Zwei tote Wölfe im sächsischen Wolfsgebiet
14.10.2011:
Am Donnerstag, den 13.10.2011, wurde auf der B156 südlich von Weißwasser (Landkreis Görlitz) ein Wolf von einem Auto überfahren. Es handelt sich um einen ausgewachsenen, jungen männlichen Wolf. Der Unfall ereignete sich im Revier des Nochtener Rudels, dessen Kerngebiet sich seit 2005 beiderseits der Bundesstraße auf dem Truppenübungsplatz Oberlausitz und dem Tagebau Nochten befindet. Der Wolf wird im Institut für Zoo- und Wildtierforschung Berlin (IZW) untersucht. Seit 2007 sind damit sieben Wölfe auf der B 156 zwischen Weißwasser und Boxberg überfahren worden, zuletzt im Dezember 2009 ebenfalls ein junger Rüde.
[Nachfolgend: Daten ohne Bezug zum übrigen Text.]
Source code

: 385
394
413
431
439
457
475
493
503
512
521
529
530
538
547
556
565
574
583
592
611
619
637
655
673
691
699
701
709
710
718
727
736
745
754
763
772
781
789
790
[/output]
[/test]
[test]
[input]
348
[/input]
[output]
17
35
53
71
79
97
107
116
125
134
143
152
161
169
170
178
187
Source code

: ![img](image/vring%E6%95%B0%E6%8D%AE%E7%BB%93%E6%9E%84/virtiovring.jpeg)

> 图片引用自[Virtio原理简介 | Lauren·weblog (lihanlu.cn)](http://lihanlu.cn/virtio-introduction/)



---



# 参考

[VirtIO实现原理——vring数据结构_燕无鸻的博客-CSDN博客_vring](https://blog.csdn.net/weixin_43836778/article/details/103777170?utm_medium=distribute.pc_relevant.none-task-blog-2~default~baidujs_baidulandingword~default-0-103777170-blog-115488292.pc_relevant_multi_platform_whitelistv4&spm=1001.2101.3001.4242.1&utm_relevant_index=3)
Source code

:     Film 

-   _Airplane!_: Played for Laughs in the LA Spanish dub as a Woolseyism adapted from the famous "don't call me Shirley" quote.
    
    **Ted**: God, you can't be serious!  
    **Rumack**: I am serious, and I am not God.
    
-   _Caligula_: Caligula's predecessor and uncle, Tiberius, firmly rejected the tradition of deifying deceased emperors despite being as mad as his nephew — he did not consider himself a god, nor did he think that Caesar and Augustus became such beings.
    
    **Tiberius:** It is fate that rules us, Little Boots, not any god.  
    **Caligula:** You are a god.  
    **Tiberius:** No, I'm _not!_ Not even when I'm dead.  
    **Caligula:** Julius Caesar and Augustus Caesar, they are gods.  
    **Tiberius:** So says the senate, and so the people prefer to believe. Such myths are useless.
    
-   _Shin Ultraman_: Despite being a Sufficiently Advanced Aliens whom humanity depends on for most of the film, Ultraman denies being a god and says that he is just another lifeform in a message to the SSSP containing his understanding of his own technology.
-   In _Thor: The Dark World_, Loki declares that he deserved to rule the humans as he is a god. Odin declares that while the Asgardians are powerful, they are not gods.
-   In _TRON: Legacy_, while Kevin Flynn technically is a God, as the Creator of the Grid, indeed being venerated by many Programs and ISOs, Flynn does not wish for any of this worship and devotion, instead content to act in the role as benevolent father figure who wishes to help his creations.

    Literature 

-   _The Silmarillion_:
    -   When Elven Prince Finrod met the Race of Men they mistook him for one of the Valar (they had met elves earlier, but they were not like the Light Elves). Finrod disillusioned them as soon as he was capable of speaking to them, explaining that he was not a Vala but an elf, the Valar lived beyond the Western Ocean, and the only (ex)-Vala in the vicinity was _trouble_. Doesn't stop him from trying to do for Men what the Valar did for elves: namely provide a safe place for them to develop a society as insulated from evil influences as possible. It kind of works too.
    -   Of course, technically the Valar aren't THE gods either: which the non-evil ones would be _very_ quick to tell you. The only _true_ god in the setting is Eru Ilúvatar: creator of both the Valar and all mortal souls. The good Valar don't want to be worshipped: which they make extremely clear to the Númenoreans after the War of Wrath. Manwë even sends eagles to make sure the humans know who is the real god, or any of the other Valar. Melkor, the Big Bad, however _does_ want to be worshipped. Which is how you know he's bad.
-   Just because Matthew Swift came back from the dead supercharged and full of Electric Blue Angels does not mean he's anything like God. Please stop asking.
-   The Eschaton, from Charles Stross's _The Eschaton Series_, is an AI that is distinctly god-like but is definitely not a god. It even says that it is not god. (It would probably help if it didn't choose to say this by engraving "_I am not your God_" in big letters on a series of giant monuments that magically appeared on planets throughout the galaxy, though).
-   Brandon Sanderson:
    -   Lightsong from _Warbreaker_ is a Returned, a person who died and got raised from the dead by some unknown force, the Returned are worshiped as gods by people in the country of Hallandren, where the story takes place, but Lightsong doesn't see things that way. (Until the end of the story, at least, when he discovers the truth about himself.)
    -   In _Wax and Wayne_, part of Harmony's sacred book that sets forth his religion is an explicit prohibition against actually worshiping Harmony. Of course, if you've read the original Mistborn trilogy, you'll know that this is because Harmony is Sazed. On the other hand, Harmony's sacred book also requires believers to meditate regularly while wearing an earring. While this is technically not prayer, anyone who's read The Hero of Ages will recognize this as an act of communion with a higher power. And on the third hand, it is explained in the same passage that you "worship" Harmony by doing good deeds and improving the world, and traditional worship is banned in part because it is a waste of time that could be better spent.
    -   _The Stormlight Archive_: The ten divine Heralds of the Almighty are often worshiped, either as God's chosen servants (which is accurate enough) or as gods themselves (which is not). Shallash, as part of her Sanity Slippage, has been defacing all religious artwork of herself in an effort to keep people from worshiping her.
Bereits Anfang Juli 2011 wurden im nordwestlichen Bereich des Tagebaus Nochten, der zum Territorium des Milkeler Rudels gehört, mumifizierte Überreste eines hundeartigen Tieres gefunden (Hinterlauf mit Teilen der Wirbelsäule). Die genetische Untersuchung durch das Senckenberg Labor für Wildtiergenetik in Gelnhausen ergab nun, dass es sich dabei um einen Wolf gehandelt hat. Über die Todesursache sowie das Alter bzw. Geschlecht des Tieres liegen bisher keine Informationen vor.

Im Jahr 2011 wurden bislang insgesamt sieben Wölfe im Lausitzer Wolfsgebiet tot aufgefunden. Vier Wölfe wurden überfahren, eine junge Wölfin wurde illegal geschossen und bei zwei Totfunden ist die Todesursache unklar.